Web interface edit records:
────────

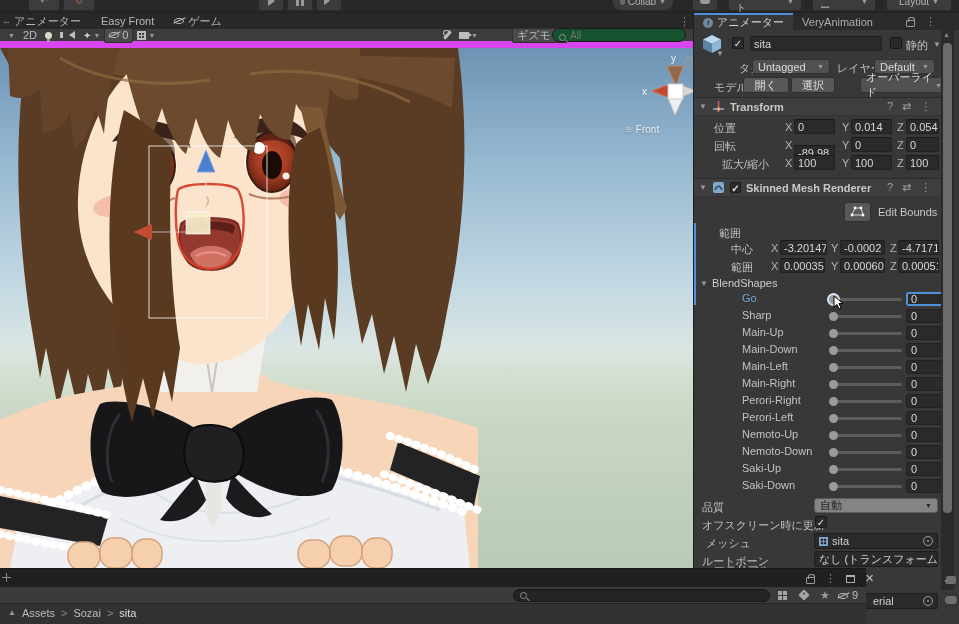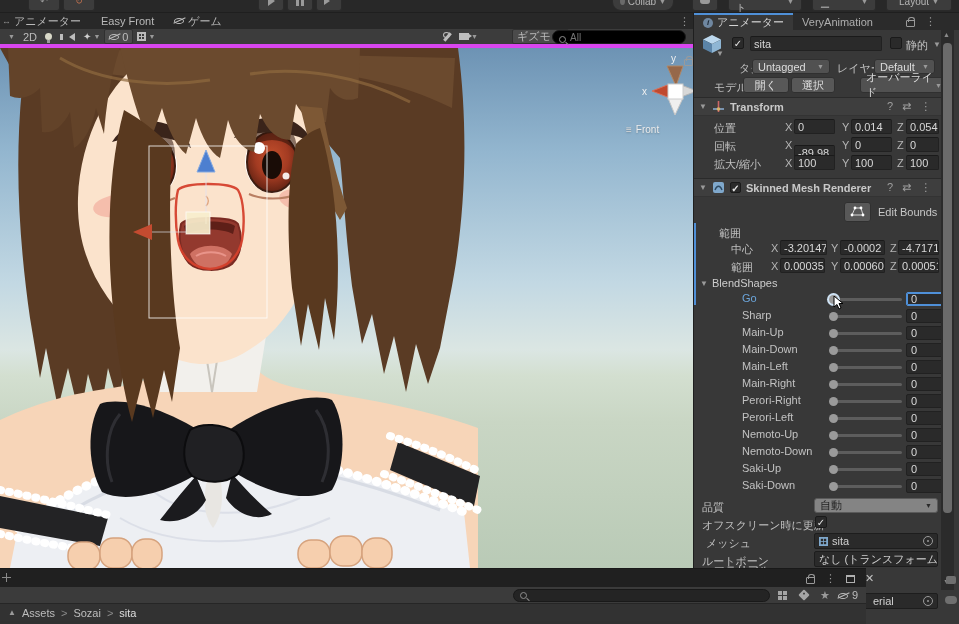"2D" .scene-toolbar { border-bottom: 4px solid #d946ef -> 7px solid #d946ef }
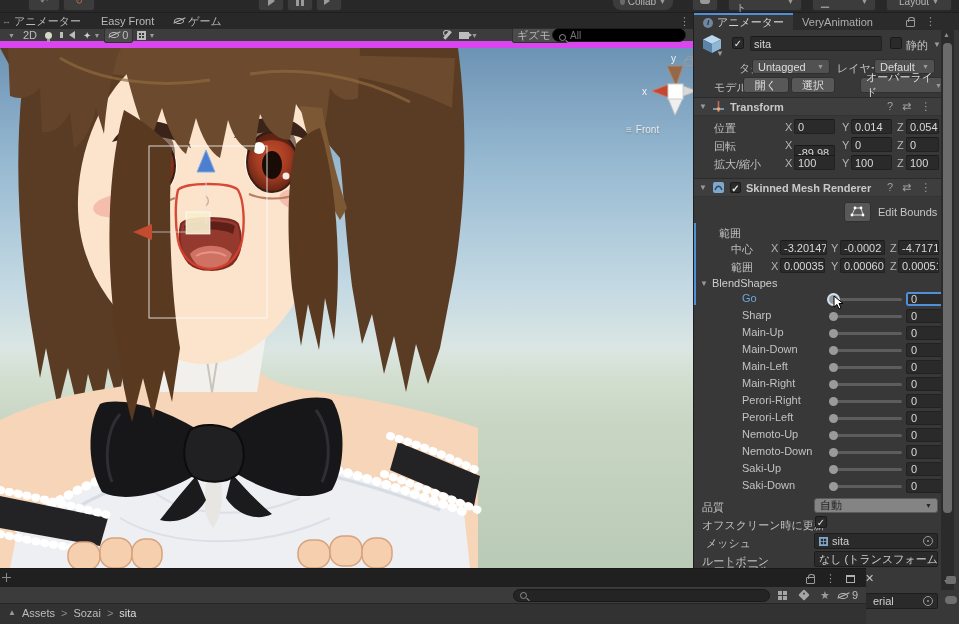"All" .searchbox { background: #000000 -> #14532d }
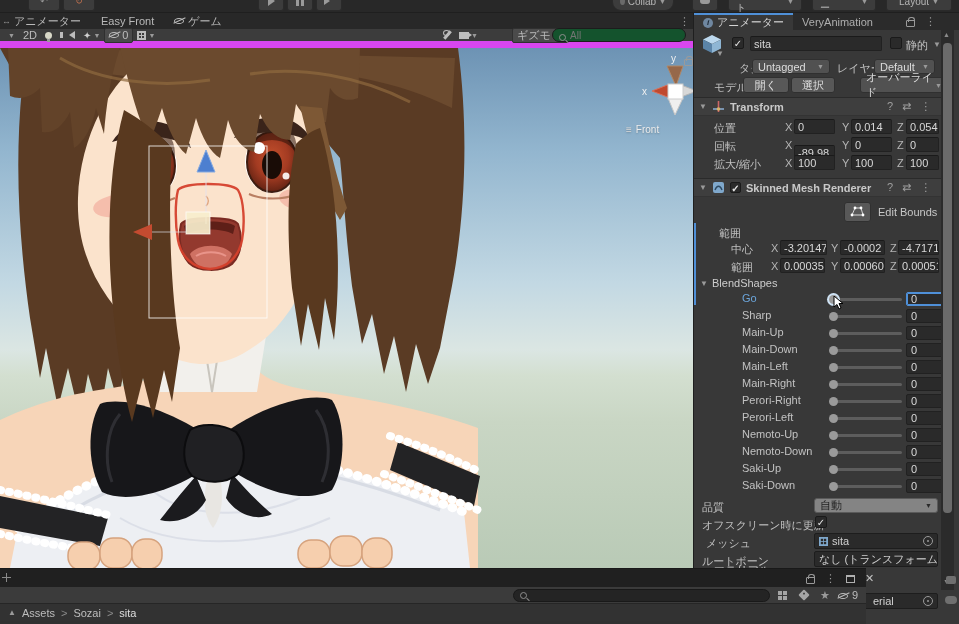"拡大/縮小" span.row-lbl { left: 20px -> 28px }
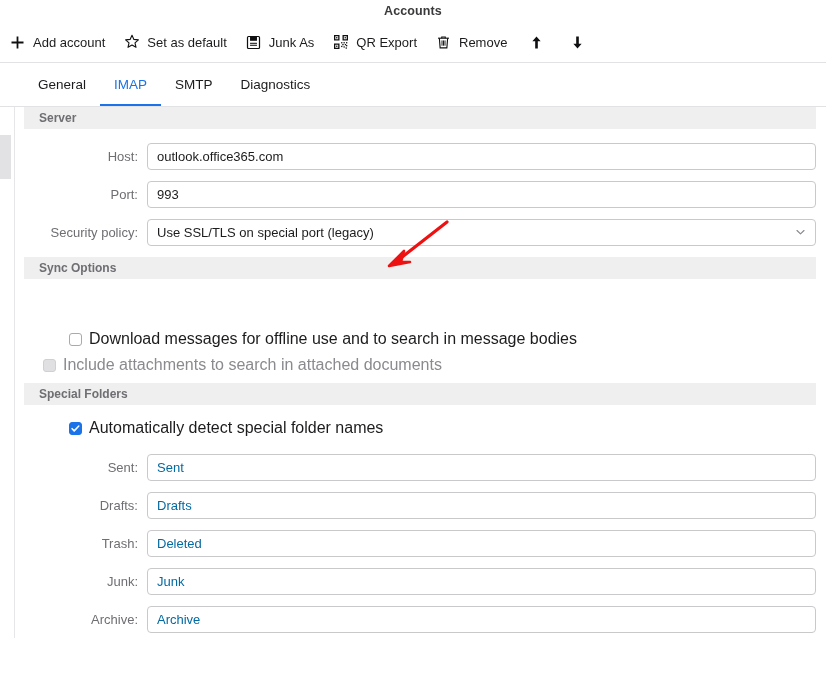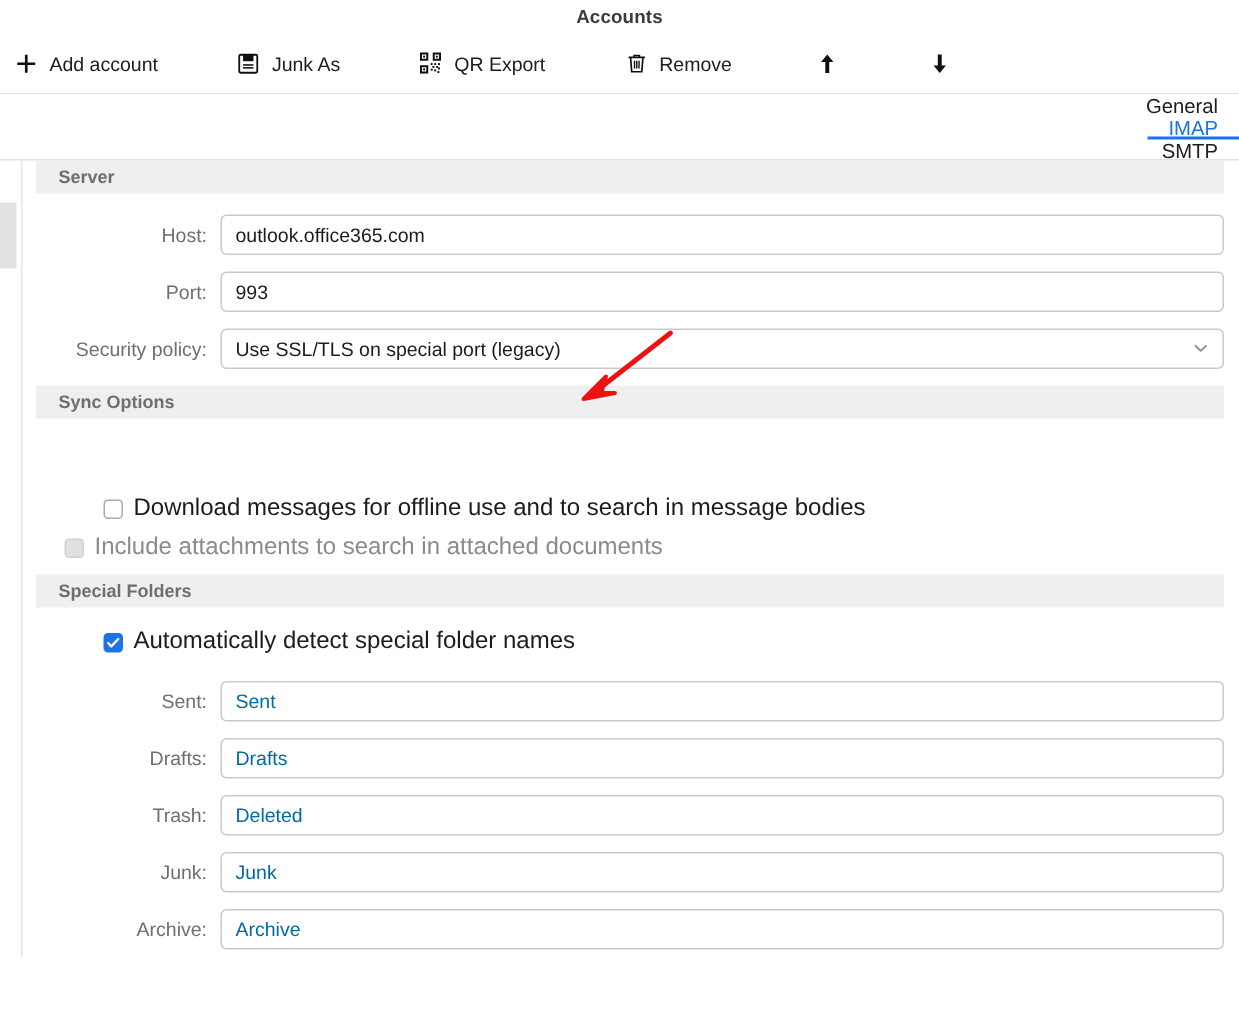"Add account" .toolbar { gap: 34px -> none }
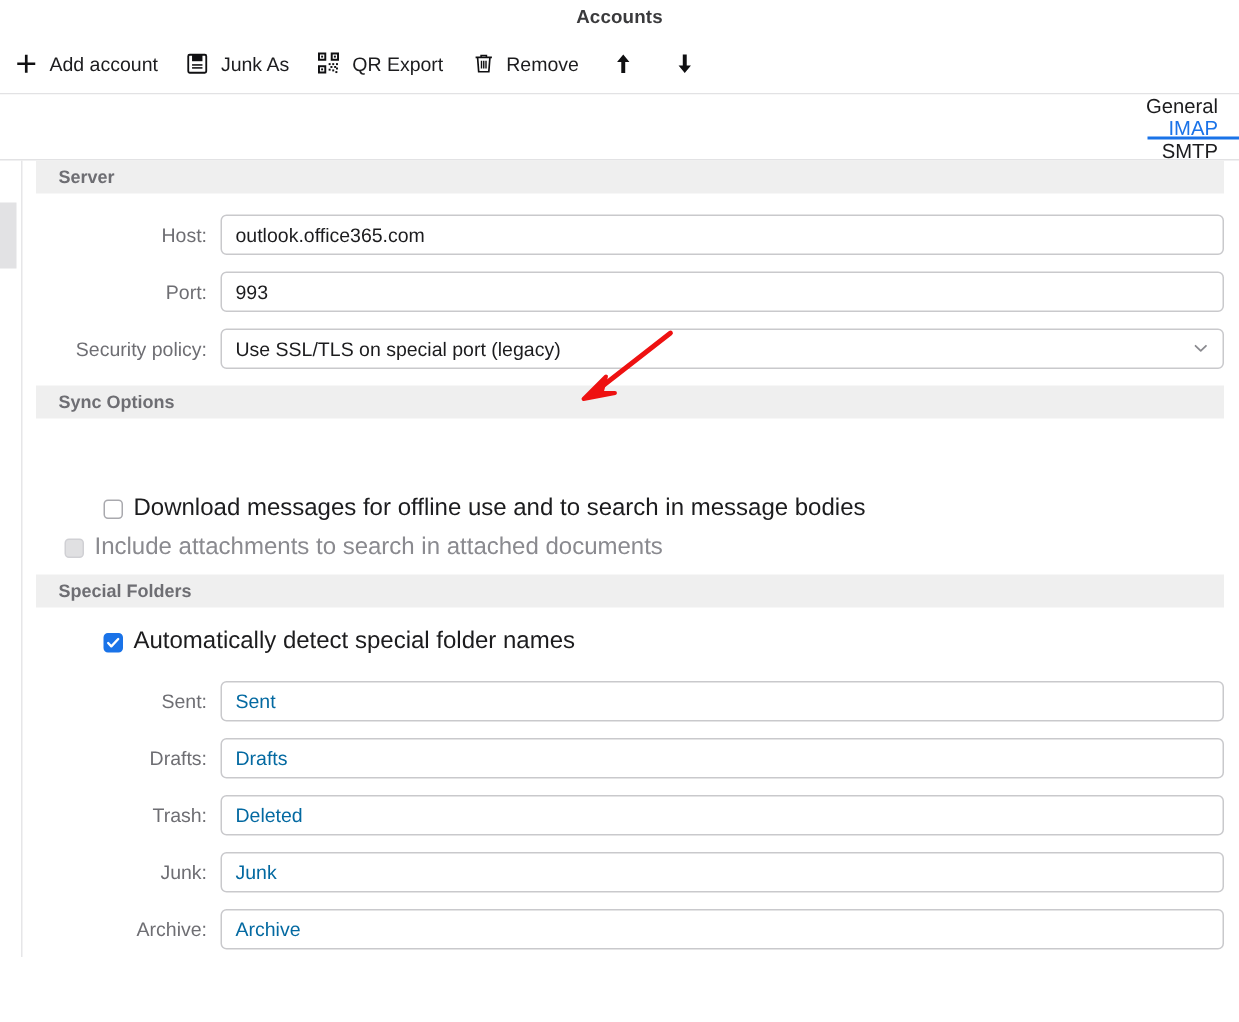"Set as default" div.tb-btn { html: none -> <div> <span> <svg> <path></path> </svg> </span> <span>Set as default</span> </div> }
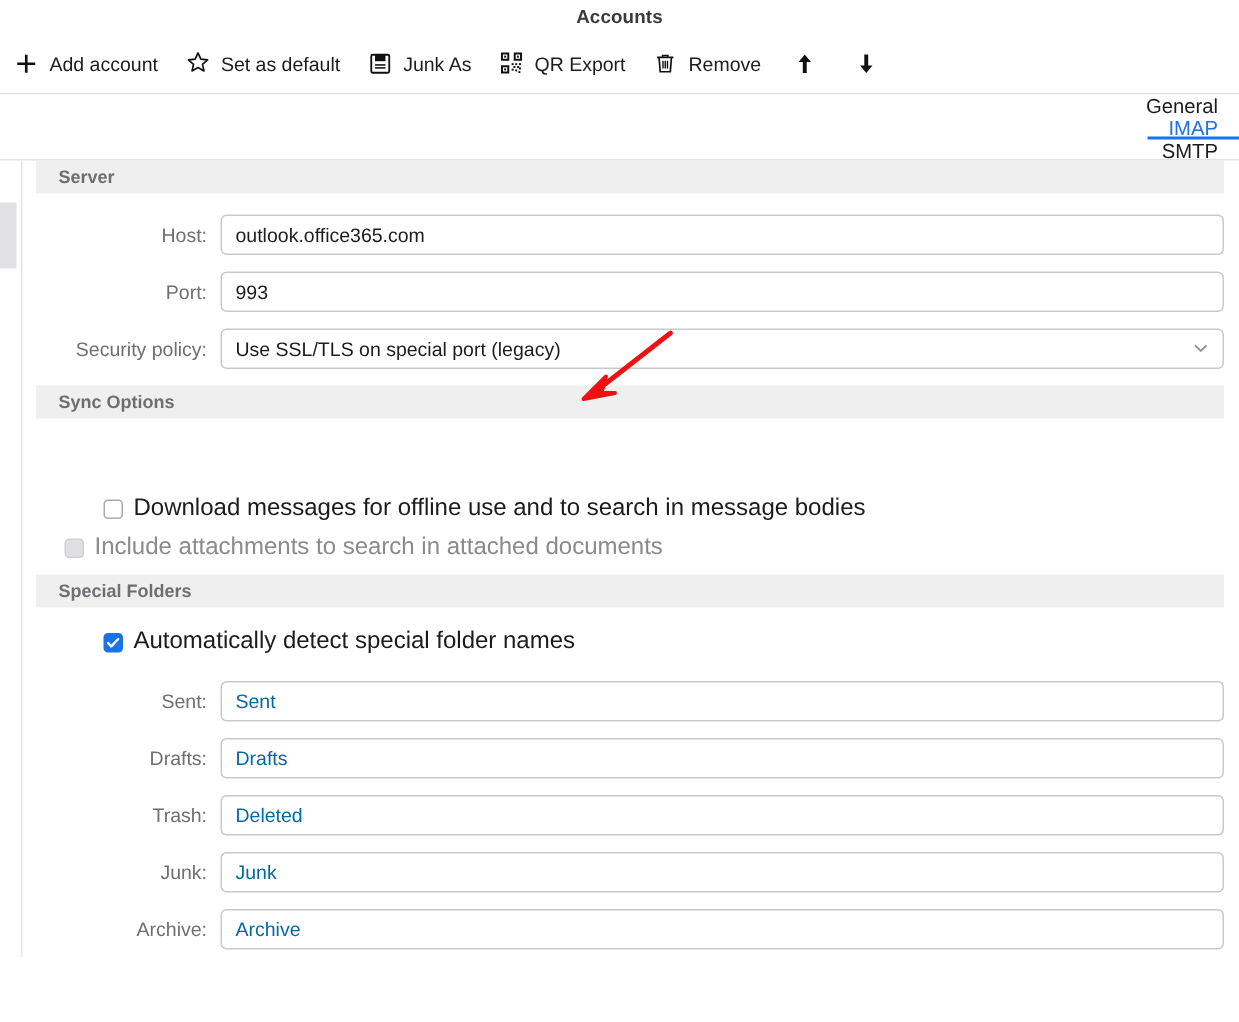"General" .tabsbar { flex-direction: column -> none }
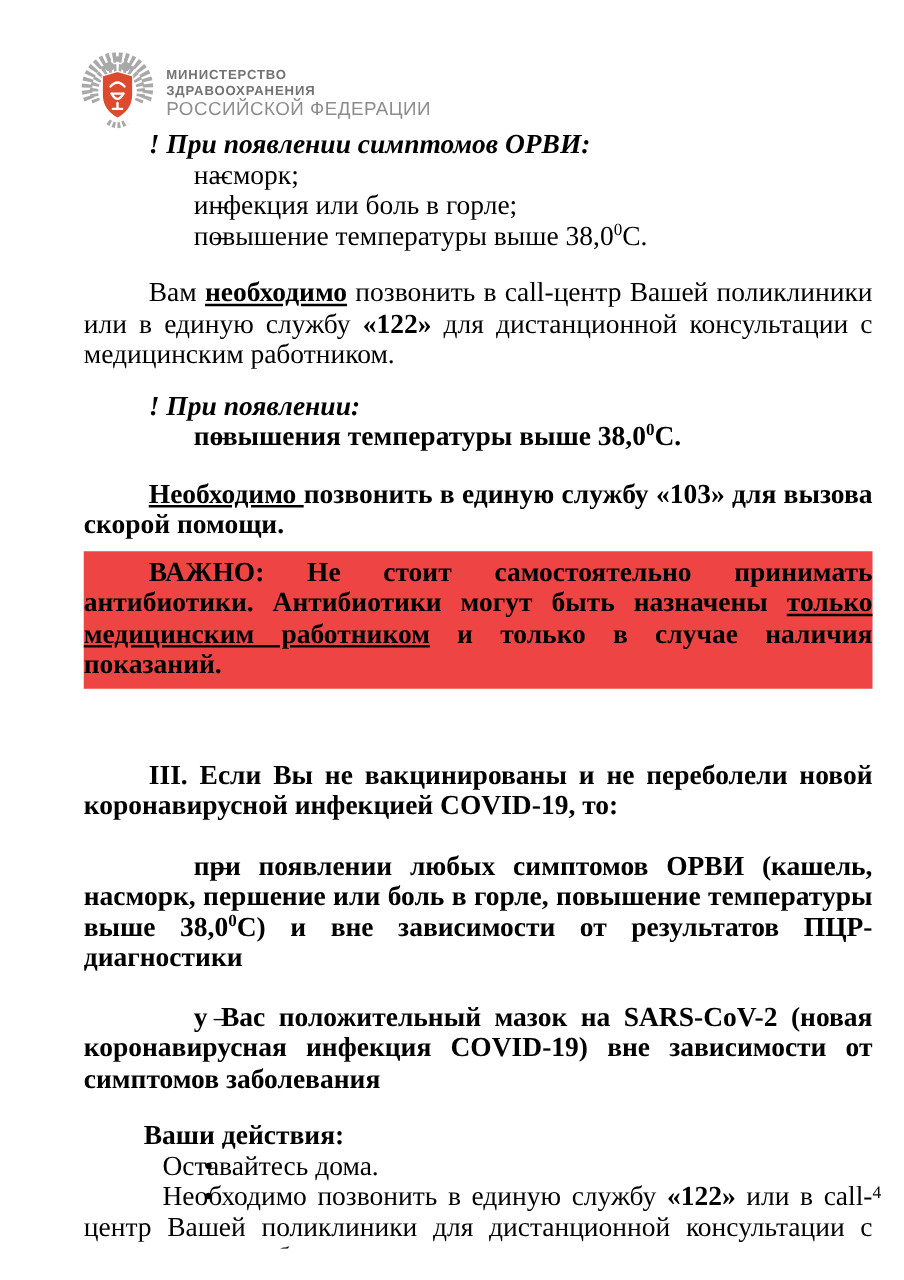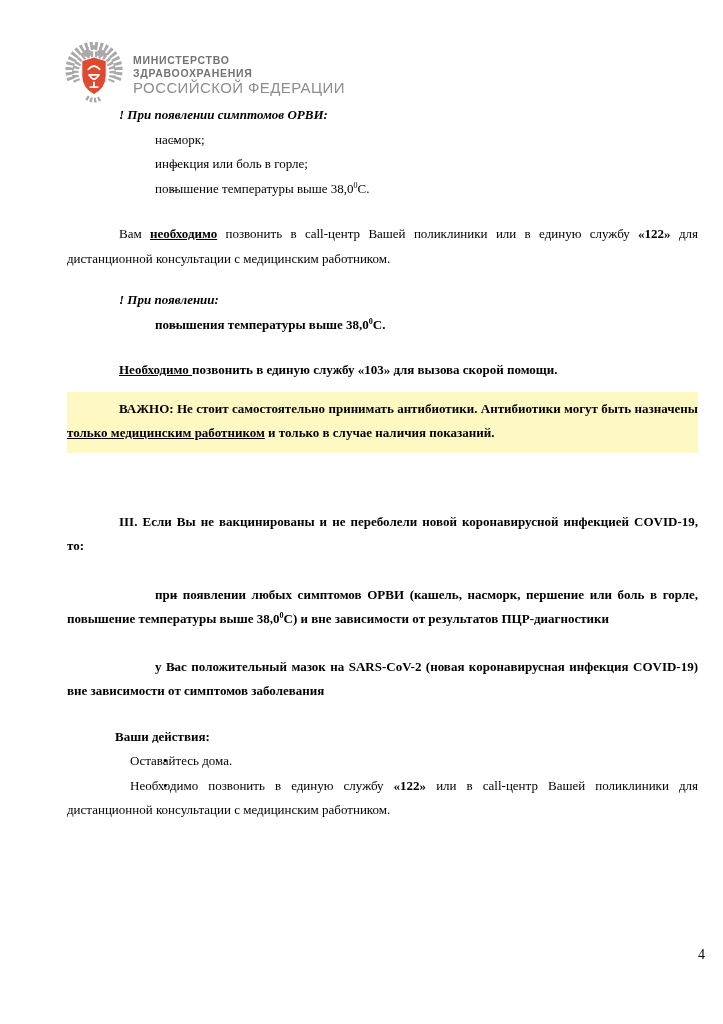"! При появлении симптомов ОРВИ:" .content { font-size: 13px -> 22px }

────────

Task: In the copy, include every entry above exactly and leave out each picture.

Written answer:
"2D" .scene-toolbar { border-bottom: 4px solid #d946ef -> 7px solid #d946ef }
"All" .searchbox { background: #000000 -> #14532d }
"拡大/縮小" span.row-lbl { left: 20px -> 28px }
"Add account" .toolbar { gap: 34px -> none }
"Set as default" div.tb-btn { html: none -> <div> <span> <svg> <path></path> </svg> </span> <span>Set as default</span> </div> }
"General" .tabsbar { flex-direction: column -> none }
"! При появлении симптомов ОРВИ:" .content { font-size: 13px -> 22px }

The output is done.